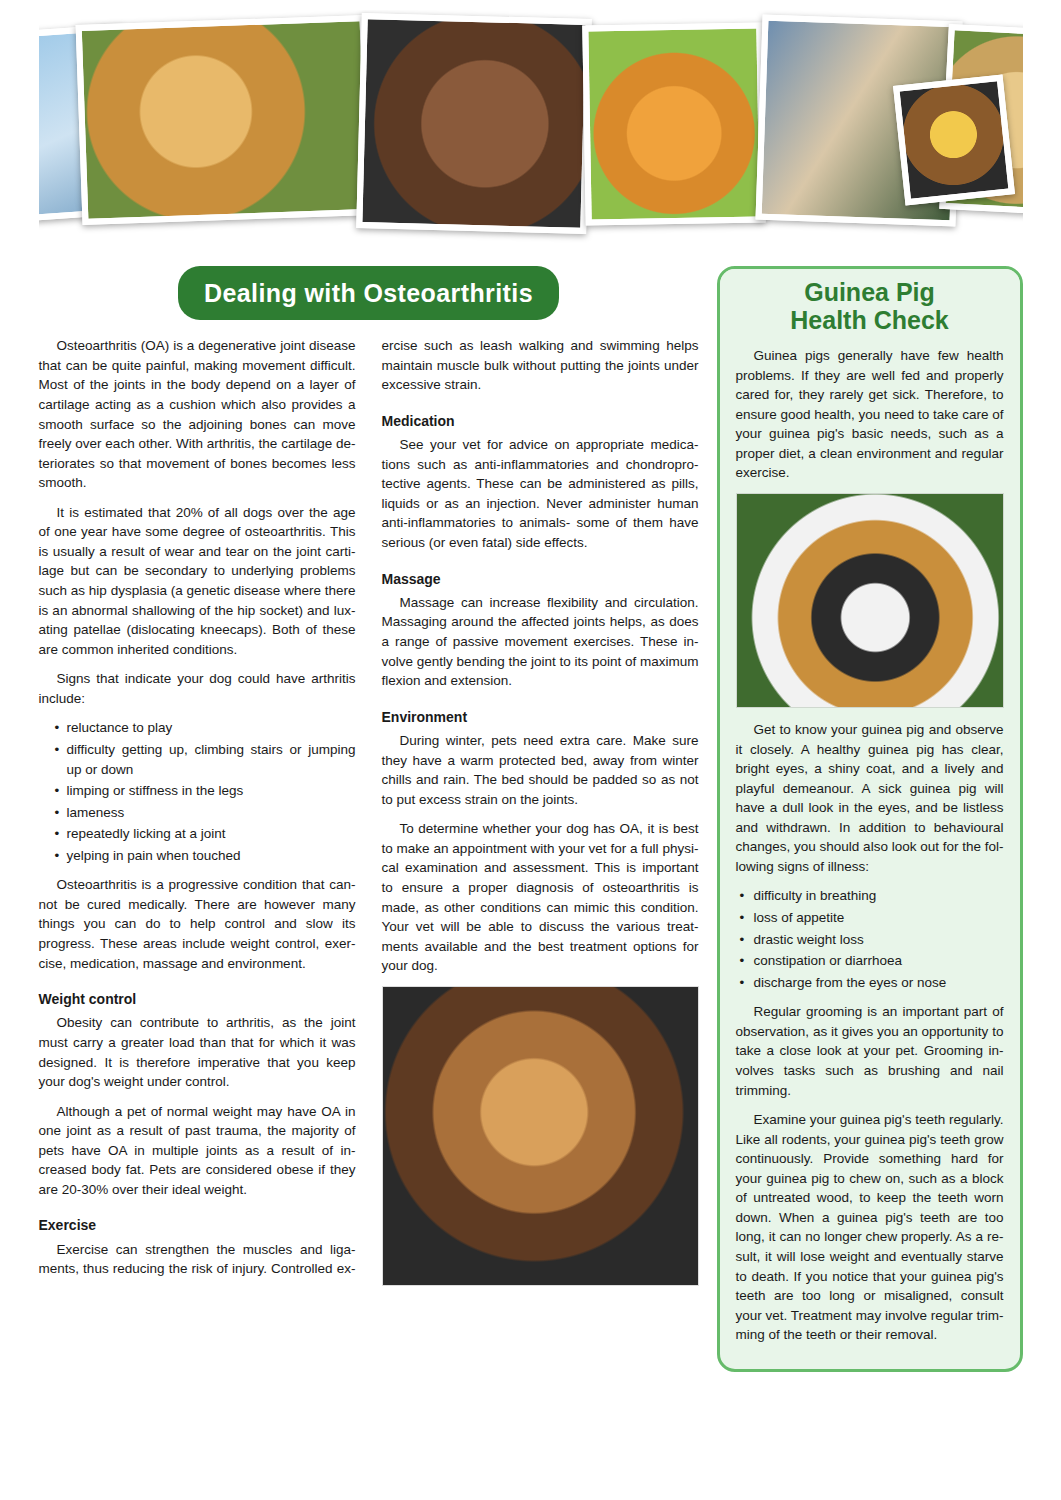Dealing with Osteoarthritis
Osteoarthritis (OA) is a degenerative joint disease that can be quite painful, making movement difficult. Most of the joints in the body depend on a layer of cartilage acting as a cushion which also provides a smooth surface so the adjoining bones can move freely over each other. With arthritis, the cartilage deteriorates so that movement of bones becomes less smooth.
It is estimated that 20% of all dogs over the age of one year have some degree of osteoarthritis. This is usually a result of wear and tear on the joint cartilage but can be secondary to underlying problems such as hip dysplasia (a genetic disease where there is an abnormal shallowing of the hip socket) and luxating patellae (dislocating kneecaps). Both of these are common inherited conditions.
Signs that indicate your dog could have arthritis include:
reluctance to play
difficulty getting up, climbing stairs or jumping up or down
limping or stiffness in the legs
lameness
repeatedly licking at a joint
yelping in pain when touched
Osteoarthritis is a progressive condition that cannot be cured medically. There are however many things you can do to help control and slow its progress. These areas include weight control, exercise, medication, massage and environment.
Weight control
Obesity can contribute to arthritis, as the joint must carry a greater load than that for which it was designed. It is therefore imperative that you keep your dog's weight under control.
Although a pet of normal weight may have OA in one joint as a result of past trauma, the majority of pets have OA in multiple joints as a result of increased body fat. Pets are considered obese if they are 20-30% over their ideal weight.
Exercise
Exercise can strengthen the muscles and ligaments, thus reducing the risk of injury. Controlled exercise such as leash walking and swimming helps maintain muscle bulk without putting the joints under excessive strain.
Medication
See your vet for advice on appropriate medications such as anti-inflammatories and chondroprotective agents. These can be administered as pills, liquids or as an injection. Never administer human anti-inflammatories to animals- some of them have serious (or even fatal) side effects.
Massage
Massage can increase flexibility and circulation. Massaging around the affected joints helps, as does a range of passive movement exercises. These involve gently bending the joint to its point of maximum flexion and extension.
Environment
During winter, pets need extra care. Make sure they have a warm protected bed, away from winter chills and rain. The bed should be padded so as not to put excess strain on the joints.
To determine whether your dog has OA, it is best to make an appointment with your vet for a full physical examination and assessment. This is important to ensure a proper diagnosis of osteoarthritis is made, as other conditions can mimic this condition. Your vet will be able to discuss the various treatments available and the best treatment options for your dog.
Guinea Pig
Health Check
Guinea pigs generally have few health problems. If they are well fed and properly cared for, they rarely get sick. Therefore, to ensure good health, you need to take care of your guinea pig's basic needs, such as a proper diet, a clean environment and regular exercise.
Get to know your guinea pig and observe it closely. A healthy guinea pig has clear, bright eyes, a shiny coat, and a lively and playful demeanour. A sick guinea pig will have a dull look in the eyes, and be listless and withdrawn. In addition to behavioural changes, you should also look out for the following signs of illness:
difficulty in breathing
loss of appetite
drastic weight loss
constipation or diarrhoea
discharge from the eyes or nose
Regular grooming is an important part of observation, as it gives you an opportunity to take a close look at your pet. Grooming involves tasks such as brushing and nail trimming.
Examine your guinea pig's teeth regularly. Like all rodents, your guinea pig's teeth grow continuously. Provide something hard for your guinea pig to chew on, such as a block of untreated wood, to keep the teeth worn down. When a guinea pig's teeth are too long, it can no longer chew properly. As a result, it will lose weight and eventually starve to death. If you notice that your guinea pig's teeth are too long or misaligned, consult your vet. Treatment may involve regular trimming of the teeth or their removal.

---

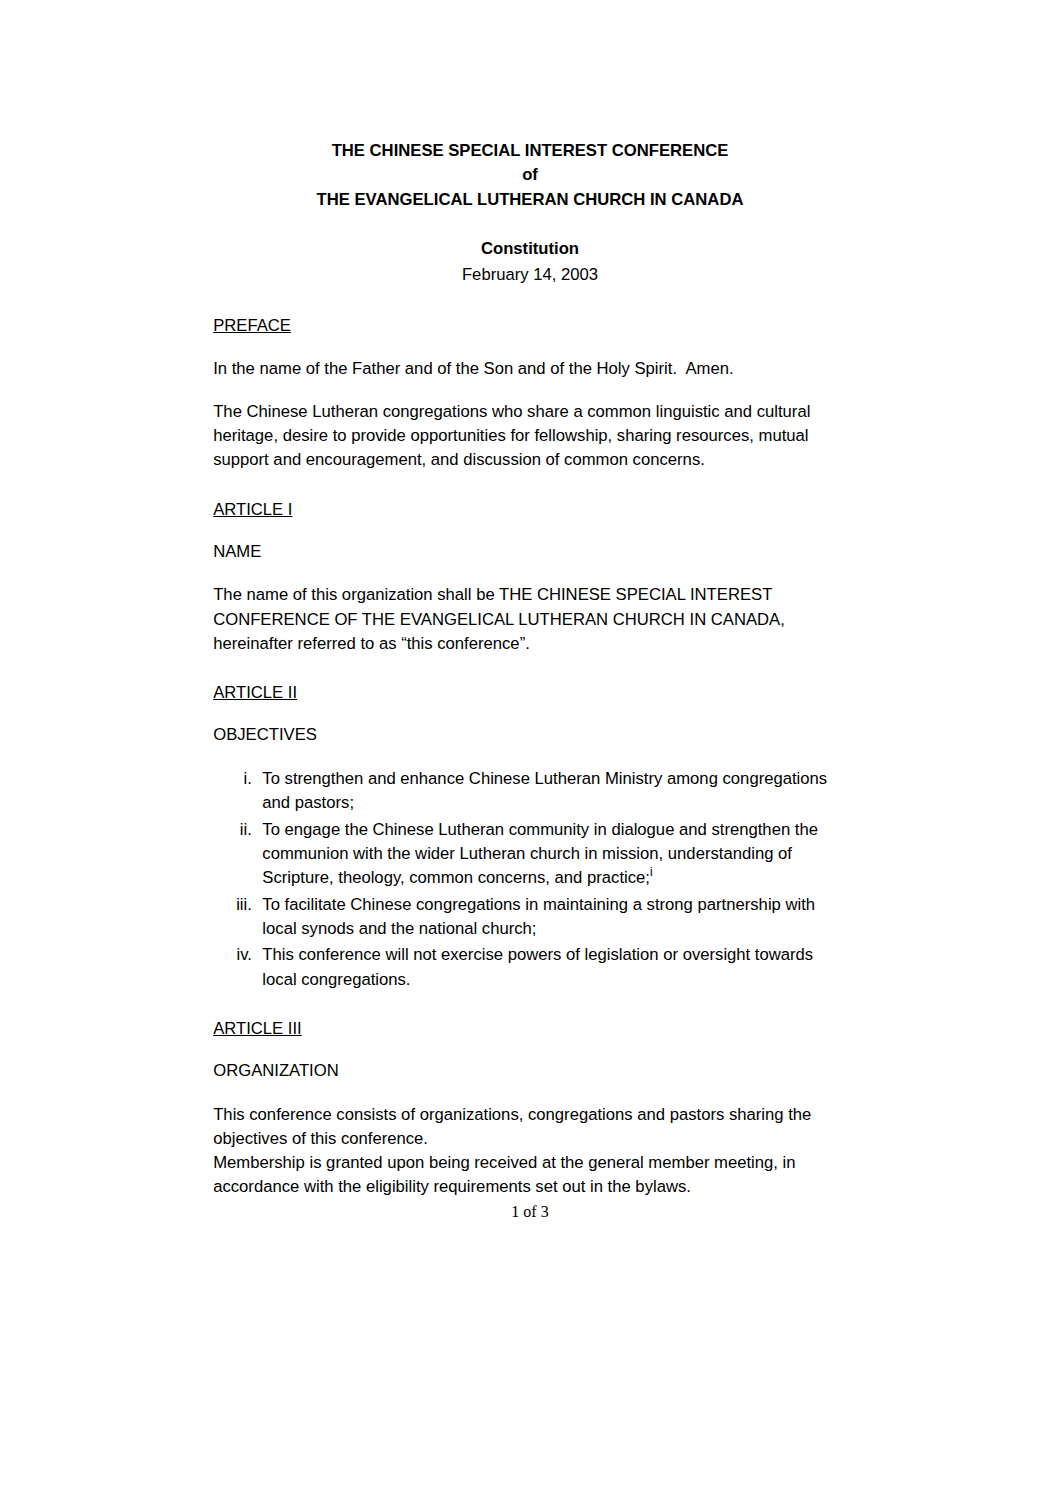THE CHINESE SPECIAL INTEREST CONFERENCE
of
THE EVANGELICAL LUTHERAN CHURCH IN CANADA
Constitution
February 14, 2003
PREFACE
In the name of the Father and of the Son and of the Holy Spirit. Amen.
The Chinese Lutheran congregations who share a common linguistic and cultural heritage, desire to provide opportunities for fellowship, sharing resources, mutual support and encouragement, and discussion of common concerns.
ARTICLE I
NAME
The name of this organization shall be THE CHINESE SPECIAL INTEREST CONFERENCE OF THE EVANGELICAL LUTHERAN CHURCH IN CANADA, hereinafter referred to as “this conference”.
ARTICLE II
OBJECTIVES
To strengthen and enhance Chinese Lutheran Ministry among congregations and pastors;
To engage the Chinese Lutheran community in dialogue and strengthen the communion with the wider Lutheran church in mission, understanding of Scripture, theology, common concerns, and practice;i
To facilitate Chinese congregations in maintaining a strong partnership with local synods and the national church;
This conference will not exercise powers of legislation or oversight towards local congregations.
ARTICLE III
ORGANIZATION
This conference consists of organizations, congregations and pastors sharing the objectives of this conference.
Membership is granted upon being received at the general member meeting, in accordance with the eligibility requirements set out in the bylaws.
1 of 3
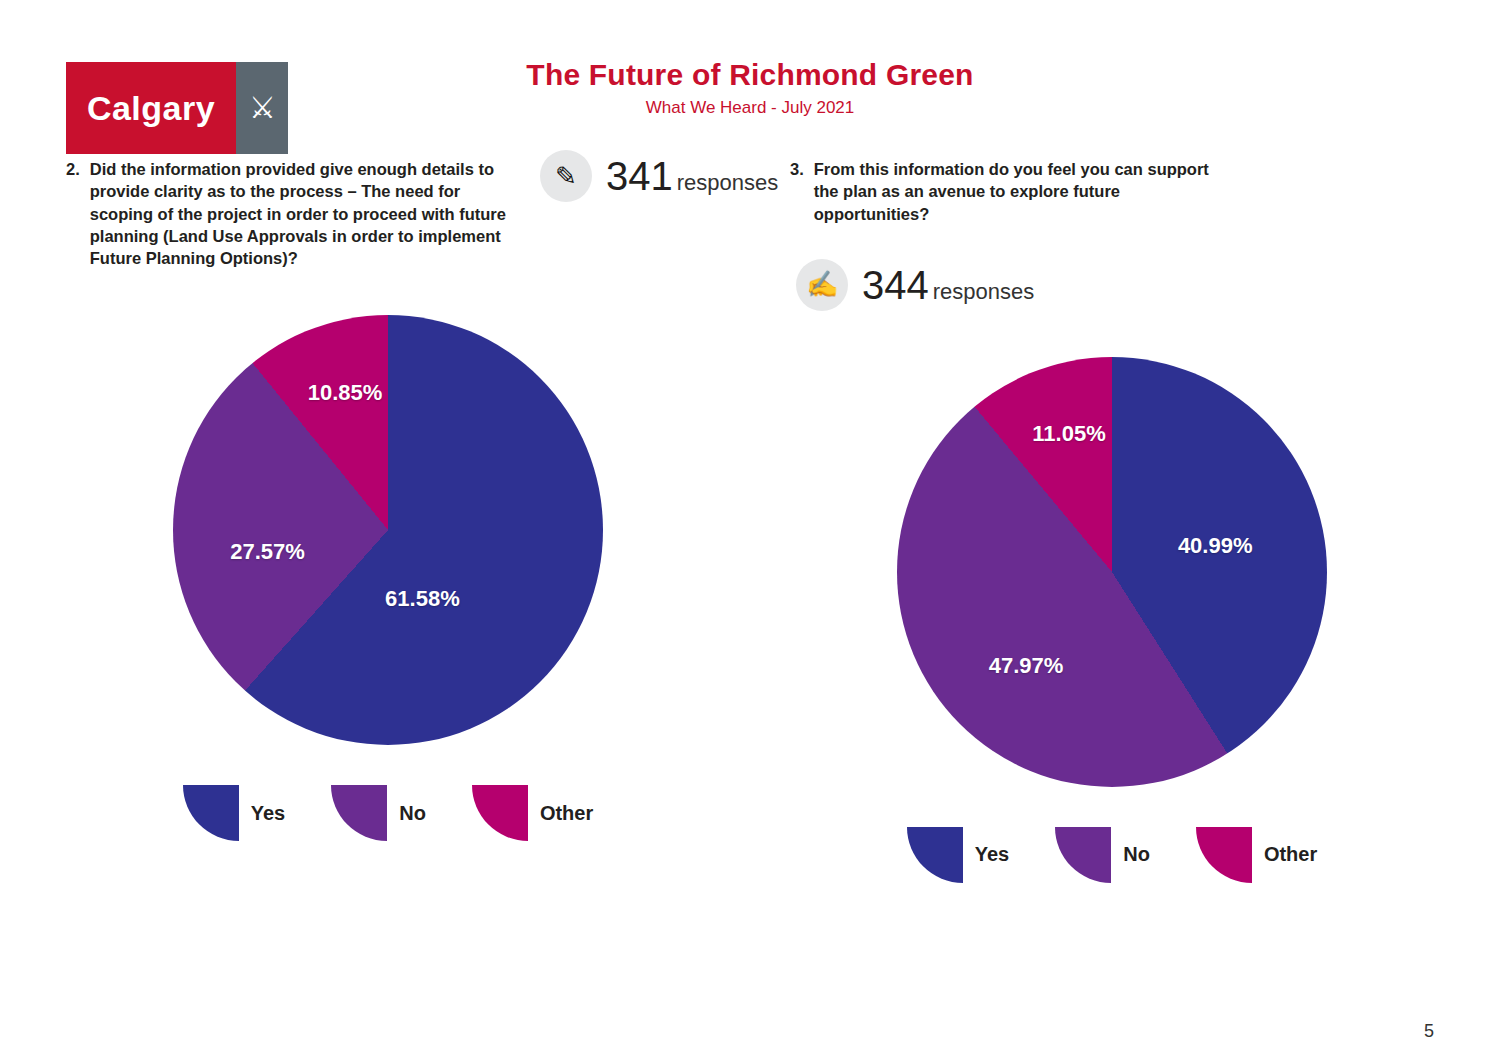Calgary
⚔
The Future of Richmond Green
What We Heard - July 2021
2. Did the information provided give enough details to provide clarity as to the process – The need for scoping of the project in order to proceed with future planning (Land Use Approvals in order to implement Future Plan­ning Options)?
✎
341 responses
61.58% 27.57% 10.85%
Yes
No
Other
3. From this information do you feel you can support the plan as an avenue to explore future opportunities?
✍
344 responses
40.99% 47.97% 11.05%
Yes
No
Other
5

==

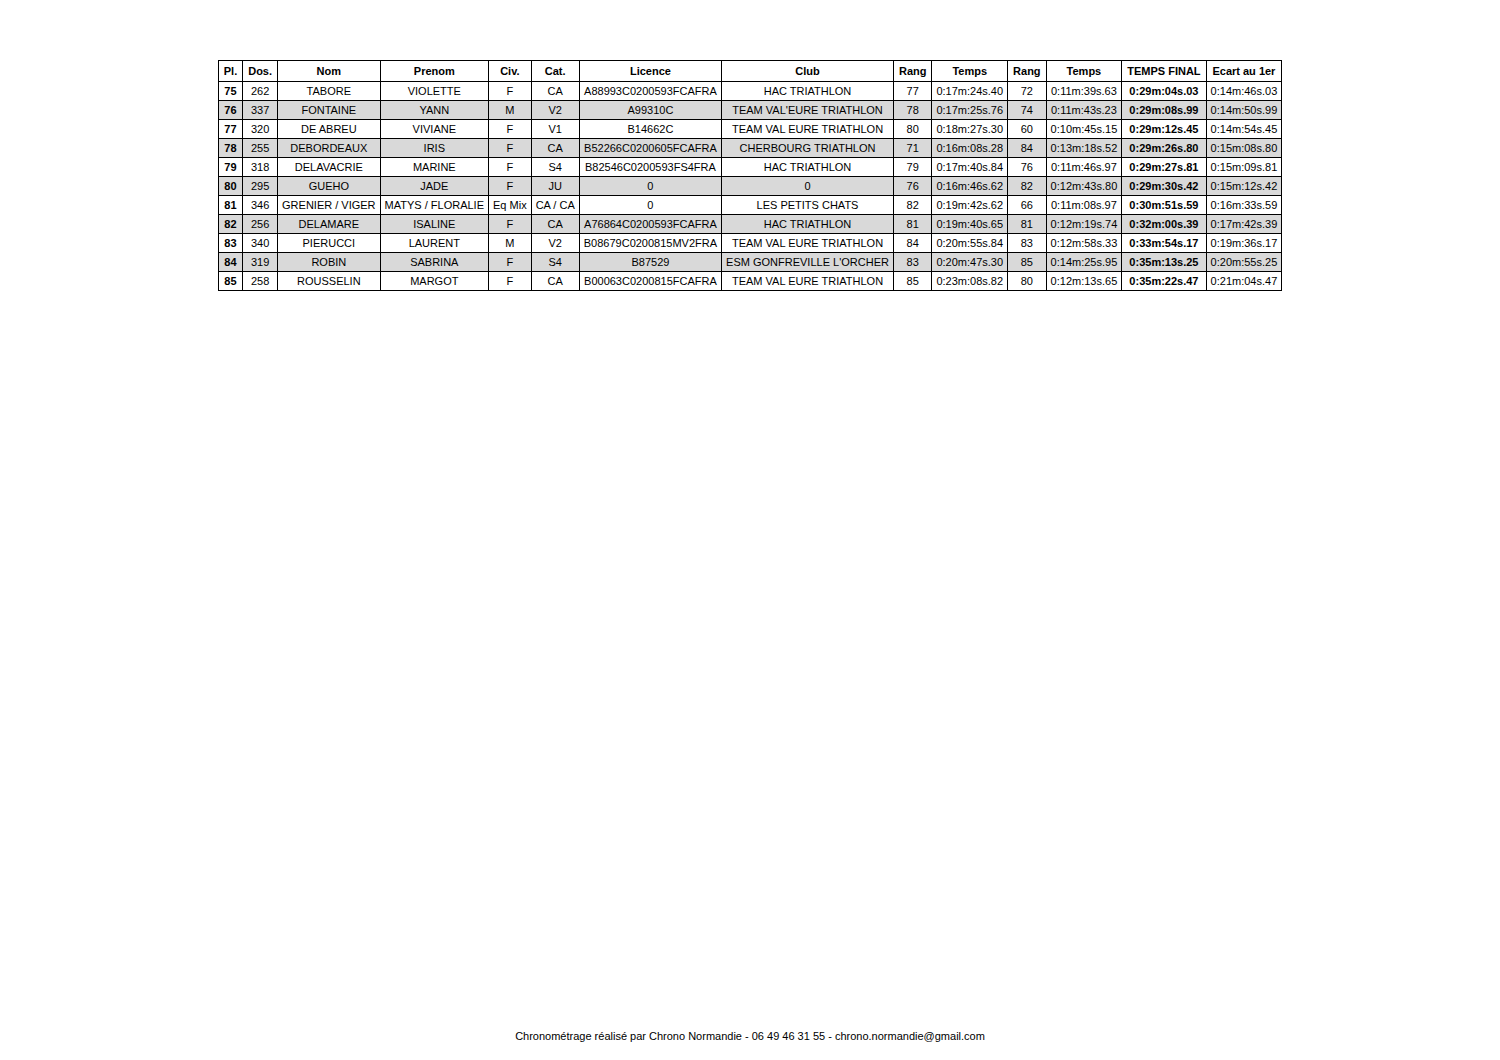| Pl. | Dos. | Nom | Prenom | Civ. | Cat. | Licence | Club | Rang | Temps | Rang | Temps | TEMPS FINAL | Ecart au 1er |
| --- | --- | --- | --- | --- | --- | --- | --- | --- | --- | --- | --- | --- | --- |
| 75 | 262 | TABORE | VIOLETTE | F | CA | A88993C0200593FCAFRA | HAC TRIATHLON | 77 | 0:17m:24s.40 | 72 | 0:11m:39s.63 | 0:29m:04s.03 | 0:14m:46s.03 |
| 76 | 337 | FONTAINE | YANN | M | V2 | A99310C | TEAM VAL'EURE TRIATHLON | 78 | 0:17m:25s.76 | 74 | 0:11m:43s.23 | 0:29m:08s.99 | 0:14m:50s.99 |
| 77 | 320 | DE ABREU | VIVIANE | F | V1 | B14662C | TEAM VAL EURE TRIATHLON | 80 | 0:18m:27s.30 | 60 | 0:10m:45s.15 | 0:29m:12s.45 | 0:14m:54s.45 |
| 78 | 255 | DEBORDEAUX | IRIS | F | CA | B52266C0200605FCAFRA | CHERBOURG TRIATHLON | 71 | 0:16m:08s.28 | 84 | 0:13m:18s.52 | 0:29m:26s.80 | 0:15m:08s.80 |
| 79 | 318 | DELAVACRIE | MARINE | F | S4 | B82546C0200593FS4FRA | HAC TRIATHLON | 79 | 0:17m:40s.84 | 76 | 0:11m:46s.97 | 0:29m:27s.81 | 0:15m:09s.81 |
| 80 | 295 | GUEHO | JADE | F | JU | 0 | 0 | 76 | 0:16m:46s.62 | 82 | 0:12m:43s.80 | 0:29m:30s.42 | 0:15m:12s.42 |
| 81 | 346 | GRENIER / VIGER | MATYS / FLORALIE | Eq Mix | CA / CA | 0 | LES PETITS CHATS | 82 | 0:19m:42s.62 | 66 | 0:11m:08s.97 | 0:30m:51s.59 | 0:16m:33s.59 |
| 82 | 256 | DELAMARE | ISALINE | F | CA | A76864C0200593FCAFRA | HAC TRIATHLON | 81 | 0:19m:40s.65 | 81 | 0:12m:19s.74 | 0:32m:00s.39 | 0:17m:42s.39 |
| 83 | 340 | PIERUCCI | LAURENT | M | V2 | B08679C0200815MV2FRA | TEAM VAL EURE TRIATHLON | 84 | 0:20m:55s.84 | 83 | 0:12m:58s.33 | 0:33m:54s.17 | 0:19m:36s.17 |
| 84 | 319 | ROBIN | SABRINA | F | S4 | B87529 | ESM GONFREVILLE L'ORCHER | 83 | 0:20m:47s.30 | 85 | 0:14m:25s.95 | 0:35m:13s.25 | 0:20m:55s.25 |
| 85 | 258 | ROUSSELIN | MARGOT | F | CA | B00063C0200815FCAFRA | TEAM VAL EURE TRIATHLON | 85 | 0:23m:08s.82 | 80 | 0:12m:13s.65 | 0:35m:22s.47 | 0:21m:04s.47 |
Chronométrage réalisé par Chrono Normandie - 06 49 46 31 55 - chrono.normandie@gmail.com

== Task objective ==
Only the lines starting at the one with "Dealing with Osteoarthritis" and ending at the one with "Osteoarthritis (OA) is" should be printed, each exactly as it appears in the material above; the pictures are to be omitted.

== Solution to this problem ==
Dealing with Osteoarthritis
Osteoarthritis (OA) is a degenerative joint disease that can be quite painful, making movement difficult. Most of the joints in the body depend on a layer of cartilage acting as a cushion which also provides a smooth surface so the adjoining bones can move freely over each other. With arthritis, the cartilage deteriorates so that movement of bones becomes less smooth.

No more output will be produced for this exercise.